- _ASSIGNMENT_
Images should be left out, and everything else in the listing reproduced exactly.

━━━━━━━━━━━━━━━━

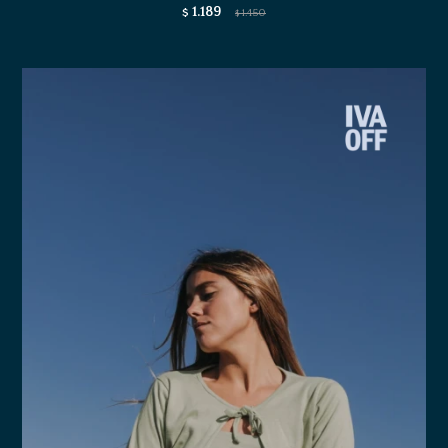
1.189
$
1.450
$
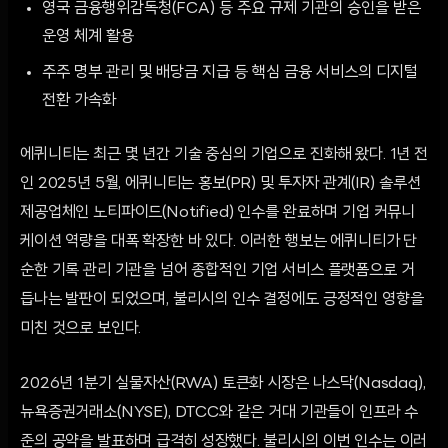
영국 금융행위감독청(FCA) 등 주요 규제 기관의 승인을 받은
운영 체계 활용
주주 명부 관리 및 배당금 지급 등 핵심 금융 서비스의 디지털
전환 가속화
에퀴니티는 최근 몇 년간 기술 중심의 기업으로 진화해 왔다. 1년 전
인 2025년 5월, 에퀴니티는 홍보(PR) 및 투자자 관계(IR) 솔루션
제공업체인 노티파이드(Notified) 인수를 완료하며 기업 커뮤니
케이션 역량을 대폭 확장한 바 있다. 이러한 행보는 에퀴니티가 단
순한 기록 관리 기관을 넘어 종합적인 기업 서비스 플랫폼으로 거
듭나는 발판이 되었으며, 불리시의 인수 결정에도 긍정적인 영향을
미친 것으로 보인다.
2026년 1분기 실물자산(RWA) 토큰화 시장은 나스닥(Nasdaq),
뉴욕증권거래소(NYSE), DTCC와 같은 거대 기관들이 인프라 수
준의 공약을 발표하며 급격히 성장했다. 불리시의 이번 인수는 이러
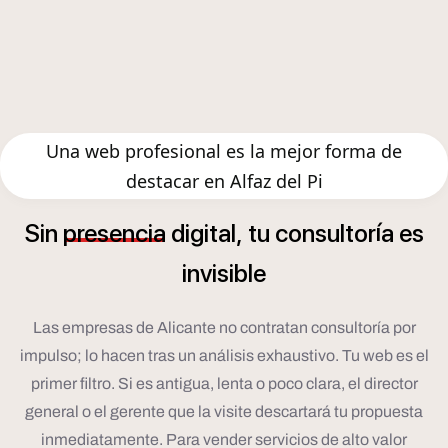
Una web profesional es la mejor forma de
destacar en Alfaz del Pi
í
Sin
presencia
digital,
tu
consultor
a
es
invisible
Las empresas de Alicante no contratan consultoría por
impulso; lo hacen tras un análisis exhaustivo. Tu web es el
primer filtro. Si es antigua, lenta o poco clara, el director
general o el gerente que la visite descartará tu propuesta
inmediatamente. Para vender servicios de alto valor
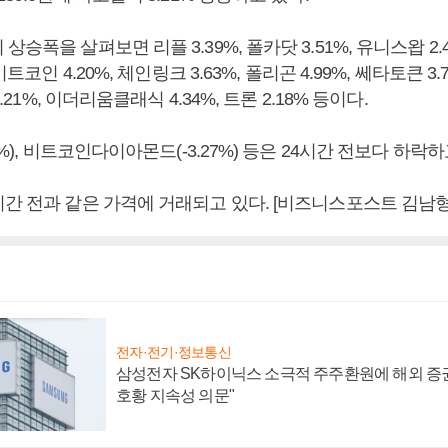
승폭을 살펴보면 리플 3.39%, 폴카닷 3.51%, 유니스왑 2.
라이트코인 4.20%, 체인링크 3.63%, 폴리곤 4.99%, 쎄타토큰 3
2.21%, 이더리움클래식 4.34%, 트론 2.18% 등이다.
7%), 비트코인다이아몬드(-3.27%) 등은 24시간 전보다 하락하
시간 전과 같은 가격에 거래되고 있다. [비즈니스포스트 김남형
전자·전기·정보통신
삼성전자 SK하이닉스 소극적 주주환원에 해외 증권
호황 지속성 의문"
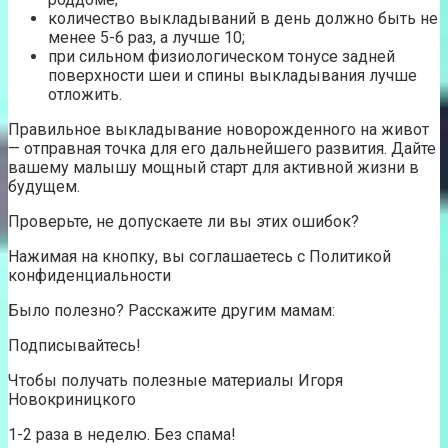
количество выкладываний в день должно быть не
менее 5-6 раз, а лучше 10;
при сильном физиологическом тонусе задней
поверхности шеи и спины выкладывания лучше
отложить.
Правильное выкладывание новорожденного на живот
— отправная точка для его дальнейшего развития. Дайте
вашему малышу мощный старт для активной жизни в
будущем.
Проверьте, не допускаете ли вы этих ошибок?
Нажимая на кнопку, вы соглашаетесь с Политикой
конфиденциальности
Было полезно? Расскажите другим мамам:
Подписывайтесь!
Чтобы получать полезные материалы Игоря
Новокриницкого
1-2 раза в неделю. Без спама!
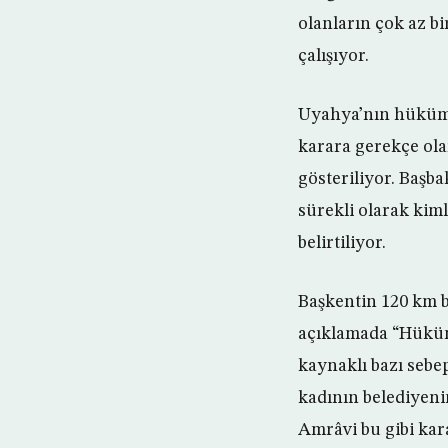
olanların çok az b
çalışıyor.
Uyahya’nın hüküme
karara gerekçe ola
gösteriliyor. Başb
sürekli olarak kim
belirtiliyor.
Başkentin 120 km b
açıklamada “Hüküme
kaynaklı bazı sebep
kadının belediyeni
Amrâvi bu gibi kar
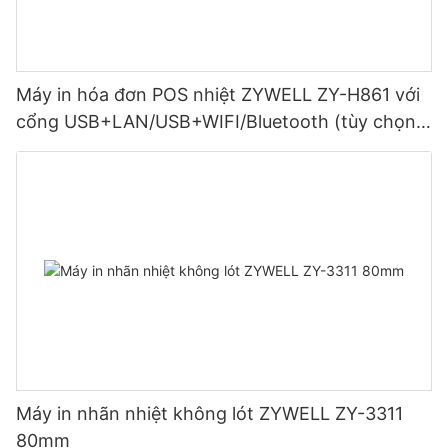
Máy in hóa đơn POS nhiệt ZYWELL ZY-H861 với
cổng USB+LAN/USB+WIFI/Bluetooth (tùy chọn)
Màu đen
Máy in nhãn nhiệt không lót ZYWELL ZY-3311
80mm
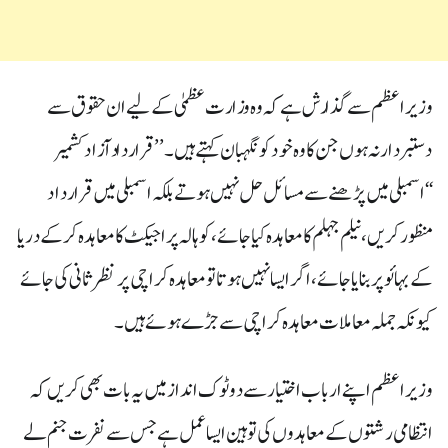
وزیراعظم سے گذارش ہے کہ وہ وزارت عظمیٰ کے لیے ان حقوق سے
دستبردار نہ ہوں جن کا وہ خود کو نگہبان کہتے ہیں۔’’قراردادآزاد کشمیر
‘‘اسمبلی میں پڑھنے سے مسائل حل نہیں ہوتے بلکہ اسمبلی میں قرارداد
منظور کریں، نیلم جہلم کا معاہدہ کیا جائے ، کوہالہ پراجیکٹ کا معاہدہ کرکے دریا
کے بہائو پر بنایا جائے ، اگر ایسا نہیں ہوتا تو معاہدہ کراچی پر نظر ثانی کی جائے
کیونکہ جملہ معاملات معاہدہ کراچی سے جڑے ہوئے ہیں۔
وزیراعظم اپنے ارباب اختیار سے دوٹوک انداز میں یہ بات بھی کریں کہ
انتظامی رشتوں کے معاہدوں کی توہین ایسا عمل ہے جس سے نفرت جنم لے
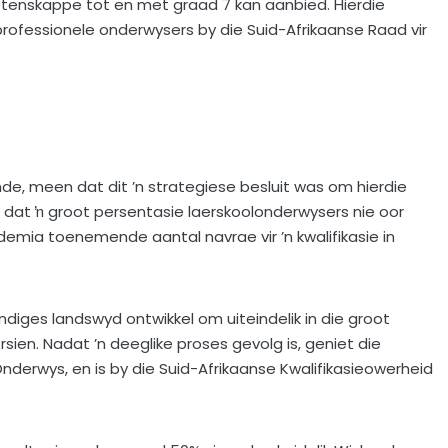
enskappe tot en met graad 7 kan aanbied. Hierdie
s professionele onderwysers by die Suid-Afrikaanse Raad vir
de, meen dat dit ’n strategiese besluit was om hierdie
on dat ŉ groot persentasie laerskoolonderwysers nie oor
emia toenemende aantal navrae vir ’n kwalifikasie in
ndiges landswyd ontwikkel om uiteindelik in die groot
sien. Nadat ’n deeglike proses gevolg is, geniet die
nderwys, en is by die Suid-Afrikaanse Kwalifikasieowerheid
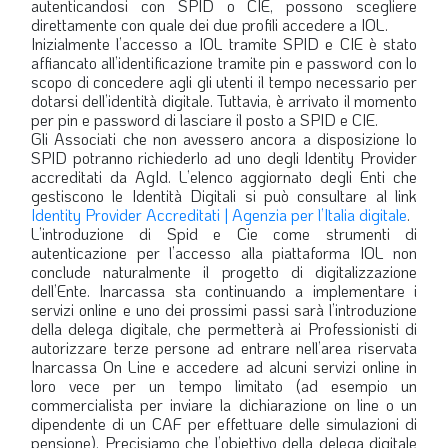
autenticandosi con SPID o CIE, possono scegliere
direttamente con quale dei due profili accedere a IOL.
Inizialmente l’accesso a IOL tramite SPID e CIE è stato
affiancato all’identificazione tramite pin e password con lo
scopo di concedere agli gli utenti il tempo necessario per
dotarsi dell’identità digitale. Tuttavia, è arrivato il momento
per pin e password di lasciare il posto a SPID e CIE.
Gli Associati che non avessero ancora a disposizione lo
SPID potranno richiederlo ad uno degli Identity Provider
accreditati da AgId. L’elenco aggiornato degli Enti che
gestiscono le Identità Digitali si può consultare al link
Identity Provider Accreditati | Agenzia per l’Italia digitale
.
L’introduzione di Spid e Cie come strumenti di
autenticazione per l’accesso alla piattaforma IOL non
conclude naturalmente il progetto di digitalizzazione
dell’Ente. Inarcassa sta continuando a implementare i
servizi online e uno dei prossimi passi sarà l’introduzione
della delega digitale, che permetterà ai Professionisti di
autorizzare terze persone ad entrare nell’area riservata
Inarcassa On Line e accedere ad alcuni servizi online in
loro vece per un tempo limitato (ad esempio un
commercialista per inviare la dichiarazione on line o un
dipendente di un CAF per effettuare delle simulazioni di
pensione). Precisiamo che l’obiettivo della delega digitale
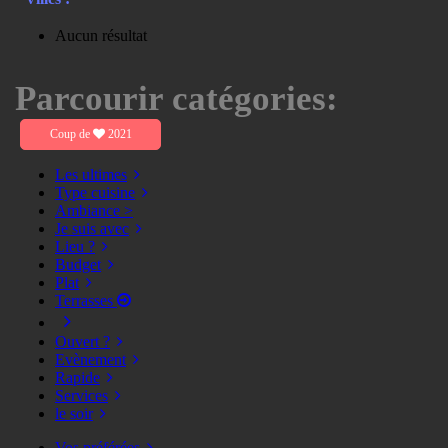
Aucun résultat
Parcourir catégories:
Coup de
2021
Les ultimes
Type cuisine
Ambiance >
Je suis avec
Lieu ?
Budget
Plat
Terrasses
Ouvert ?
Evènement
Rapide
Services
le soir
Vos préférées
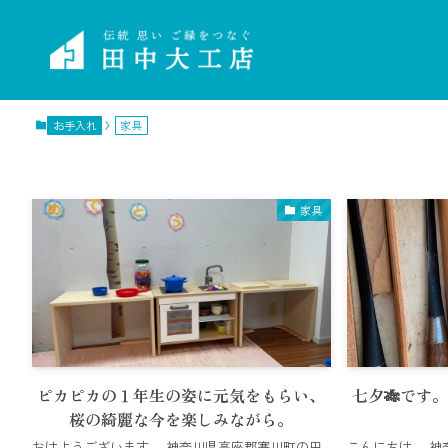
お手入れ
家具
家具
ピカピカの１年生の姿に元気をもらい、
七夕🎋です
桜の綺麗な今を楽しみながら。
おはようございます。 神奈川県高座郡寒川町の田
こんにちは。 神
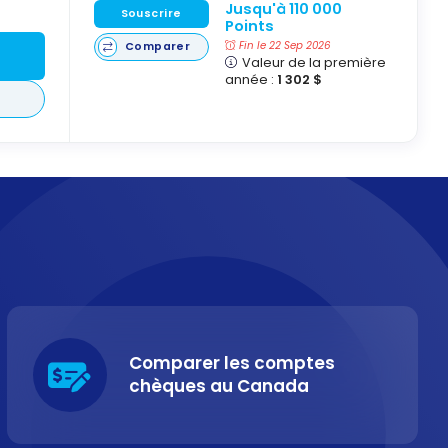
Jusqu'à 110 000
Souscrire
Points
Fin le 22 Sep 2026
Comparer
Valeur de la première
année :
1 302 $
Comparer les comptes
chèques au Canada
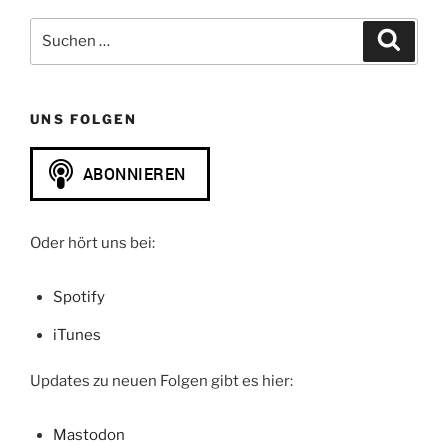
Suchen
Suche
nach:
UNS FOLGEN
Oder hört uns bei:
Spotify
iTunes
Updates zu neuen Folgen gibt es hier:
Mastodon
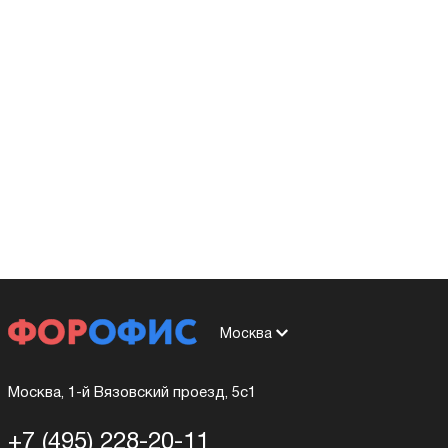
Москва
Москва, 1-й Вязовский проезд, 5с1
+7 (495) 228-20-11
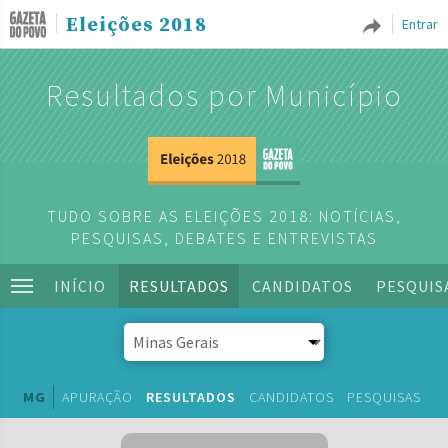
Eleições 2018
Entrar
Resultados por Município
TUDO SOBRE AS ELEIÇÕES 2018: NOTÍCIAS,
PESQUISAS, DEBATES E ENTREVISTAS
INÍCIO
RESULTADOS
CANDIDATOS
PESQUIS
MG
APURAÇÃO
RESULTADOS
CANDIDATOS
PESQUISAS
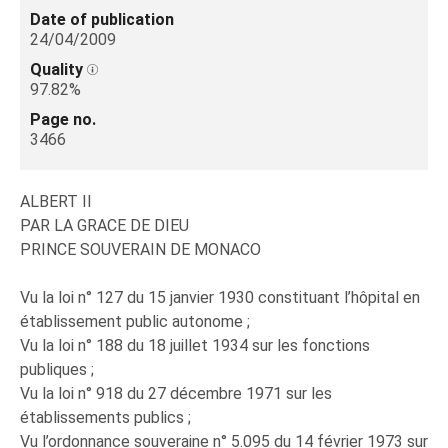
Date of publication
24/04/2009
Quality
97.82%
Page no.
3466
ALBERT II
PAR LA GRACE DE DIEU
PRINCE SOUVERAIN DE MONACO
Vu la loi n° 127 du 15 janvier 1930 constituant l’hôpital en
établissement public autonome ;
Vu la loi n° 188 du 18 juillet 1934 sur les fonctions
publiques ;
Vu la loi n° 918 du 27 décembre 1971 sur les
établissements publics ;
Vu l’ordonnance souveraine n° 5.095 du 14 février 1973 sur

━━━━━━━━━━━━━━━━

- _FINAL ANSWER_
1.189
$
1.450
$
영국 금융행위감독청(FCA) 등 주요 규제 기관의 승인을 받은
운영 체계 활용
주주 명부 관리 및 배당금 지급 등 핵심 금융 서비스의 디지털
전환 가속화
에퀴니티는 최근 몇 년간 기술 중심의 기업으로 진화해 왔다. 1년 전
인 2025년 5월, 에퀴니티는 홍보(PR) 및 투자자 관계(IR) 솔루션
제공업체인 노티파이드(Notified) 인수를 완료하며 기업 커뮤니
케이션 역량을 대폭 확장한 바 있다. 이러한 행보는 에퀴니티가 단
순한 기록 관리 기관을 넘어 종합적인 기업 서비스 플랫폼으로 거
듭나는 발판이 되었으며, 불리시의 인수 결정에도 긍정적인 영향을
미친 것으로 보인다.
2026년 1분기 실물자산(RWA) 토큰화 시장은 나스닥(Nasdaq),
뉴욕증권거래소(NYSE), DTCC와 같은 거대 기관들이 인프라 수
준의 공약을 발표하며 급격히 성장했다. 불리시의 이번 인수는 이러
Una web profesional es la mejor forma de
destacar en Alfaz del Pi
í
Sin
presencia
digital,
tu
consultor
a
es
invisible
Las empresas de Alicante no contratan consultoría por
impulso; lo hacen tras un análisis exhaustivo. Tu web es el
primer filtro. Si es antigua, lenta o poco clara, el director
general o el gerente que la visite descartará tu propuesta
inmediatamente. Para vender servicios de alto valor
승폭을 살펴보면 리플 3.39%, 폴카닷 3.51%, 유니스왑 2.
라이트코인 4.20%, 체인링크 3.63%, 폴리곤 4.99%, 쎄타토큰 3
2.21%, 이더리움클래식 4.34%, 트론 2.18% 등이다.
7%), 비트코인다이아몬드(-3.27%) 등은 24시간 전보다 하락하
시간 전과 같은 가격에 거래되고 있다. [비즈니스포스트 김남형
전자·전기·정보통신
삼성전자 SK하이닉스 소극적 주주환원에 해외 증권
호황 지속성 의문"
количество выкладываний в день должно быть не
менее 5-6 раз, а лучше 10;
при сильном физиологическом тонусе задней
поверхности шеи и спины выкладывания лучше
отложить.
Правильное выкладывание новорожденного на живот
— отправная точка для его дальнейшего развития. Дайте
вашему малышу мощный старт для активной жизни в
будущем.
Проверьте, не допускаете ли вы этих ошибок?
Нажимая на кнопку, вы соглашаетесь с Политикой
конфиденциальности
Было полезно? Расскажите другим мамам:
Подписывайтесь!
Чтобы получать полезные материалы Игоря
Новокриницкого
1-2 раза в неделю. Без спама!
olanların çok az b
çalışıyor.
Uyahya’nın hüküme
karara gerekçe ola
gösteriliyor. Başb
sürekli olarak kim
belirtiliyor.
Başkentin 120 km b
açıklamada “Hüküme
kaynaklı bazı sebep
kadının belediyeni
Amrâvi bu gibi kar
Máy in hóa đơn POS nhiệt ZYWELL ZY-H861 với
cổng USB+LAN/USB+WIFI/Bluetooth (tùy chọn)
Màu đen
Máy in nhãn nhiệt không lót ZYWELL ZY-3311
80mm
وزیراعظم سے گذارش ہے کہ وہ وزارت عظمیٰ کے لیے ان حقوق سے
دستبردار نہ ہوں جن کا وہ خود کو نگہبان کہتے ہیں۔’’قراردادآزاد کشمیر
‘‘اسمبلی میں پڑھنے سے مسائل حل نہیں ہوتے بلکہ اسمبلی میں قرارداد
منظور کریں، نیلم جہلم کا معاہدہ کیا جائے ، کوہالہ پراجیکٹ کا معاہدہ کرکے دریا
کے بہائو پر بنایا جائے ، اگر ایسا نہیں ہوتا تو معاہدہ کراچی پر نظر ثانی کی جائے
کیونکہ جملہ معاملات معاہدہ کراچی سے جڑے ہوئے ہیں۔
وزیراعظم اپنے ارباب اختیار سے دوٹوک انداز میں یہ بات بھی کریں کہ
انتظامی رشتوں کے معاہدوں کی توہین ایسا عمل ہے جس سے نفرت جنم لے
enskappe tot en met graad 7 kan aanbied. Hierdie
s professionele onderwysers by die Suid-Afrikaanse Raad vir
de, meen dat dit ’n strategiese besluit was om hierdie
on dat ŉ groot persentasie laerskoolonderwysers nie oor
emia toenemende aantal navrae vir ’n kwalifikasie in
ndiges landswyd ontwikkel om uiteindelik in die groot
sien. Nadat ’n deeglike proses gevolg is, geniet die
nderwys, en is by die Suid-Afrikaanse Kwalifikasieowerheid
autenticandosi con SPID o CIE, possono scegliere
direttamente con quale dei due profili accedere a IOL.
Inizialmente l’accesso a IOL tramite SPID e CIE è stato
affiancato all’identificazione tramite pin e password con lo
scopo di concedere agli gli utenti il tempo necessario per
dotarsi dell’identità digitale. Tuttavia, è arrivato il momento
per pin e password di lasciare il posto a SPID e CIE.
Gli Associati che non avessero ancora a disposizione lo
SPID potranno richiederlo ad uno degli Identity Provider
accreditati da AgId. L’elenco aggiornato degli Enti che
gestiscono le Identità Digitali si può consultare al link
Identity Provider Accreditati | Agenzia per l’Italia digitale
.
L’introduzione di Spid e Cie come strumenti di
autenticazione per l’accesso alla piattaforma IOL non
conclude naturalmente il progetto di digitalizzazione
dell’Ente. Inarcassa sta continuando a implementare i
servizi online e uno dei prossimi passi sarà l’introduzione
della delega digitale, che permetterà ai Professionisti di
autorizzare terze persone ad entrare nell’area riservata
Inarcassa On Line e accedere ad alcuni servizi online in
loro vece per un tempo limitato (ad esempio un
commercialista per inviare la dichiarazione on line o un
dipendente di un CAF per effettuare delle simulazioni di
pensione). Precisiamo che l’obiettivo della delega digitale
Aucun résultat
Parcourir catégories:
Coup de
2021
Les ultimes
Type cuisine
Ambiance >
Je suis avec
Lieu ?
Budget
Plat
Terrasses
Ouvert ?
Evènement
Rapide
Services
le soir
Vos préférées
お手入れ
家具
家具
ピカピカの１年生の姿に元気をもらい、
七夕🎋です
桜の綺麗な今を楽しみながら。
おはようございます。 神奈川県高座郡寒川町の田
こんにちは。 神
Jusqu'à 110 000
Souscrire
Points
Fin le 22 Sep 2026
Comparer
Valeur de la première
année :
1 302 $
Comparer les comptes
chèques au Canada
Suchen
Suche
nach:
UNS FOLGEN
Oder hört uns bei:
Spotify
iTunes
Updates zu neuen Folgen gibt es hier:
Mastodon
Москва
Москва, 1-й Вязовский проезд, 5с1
+7 (495) 228-20-11
Eleições 2018
Entrar
Resultados por Município
TUDO SOBRE AS ELEIÇÕES 2018: NOTÍCIAS,
PESQUISAS, DEBATES E ENTREVISTAS
INÍCIO
RESULTADOS
CANDIDATOS
PESQUIS
MG
APURAÇÃO
RESULTADOS
CANDIDATOS
PESQUISAS
Date of publication
24/04/2009
Quality
97.82%
Page no.
3466
ALBERT II
PAR LA GRACE DE DIEU
PRINCE SOUVERAIN DE MONACO
Vu la loi n° 127 du 15 janvier 1930 constituant l’hôpital en
établissement public autonome ;
Vu la loi n° 188 du 18 juillet 1934 sur les fonctions
publiques ;
Vu la loi n° 918 du 27 décembre 1971 sur les
établissements publics ;
Vu l’ordonnance souveraine n° 5.095 du 14 février 1973 sur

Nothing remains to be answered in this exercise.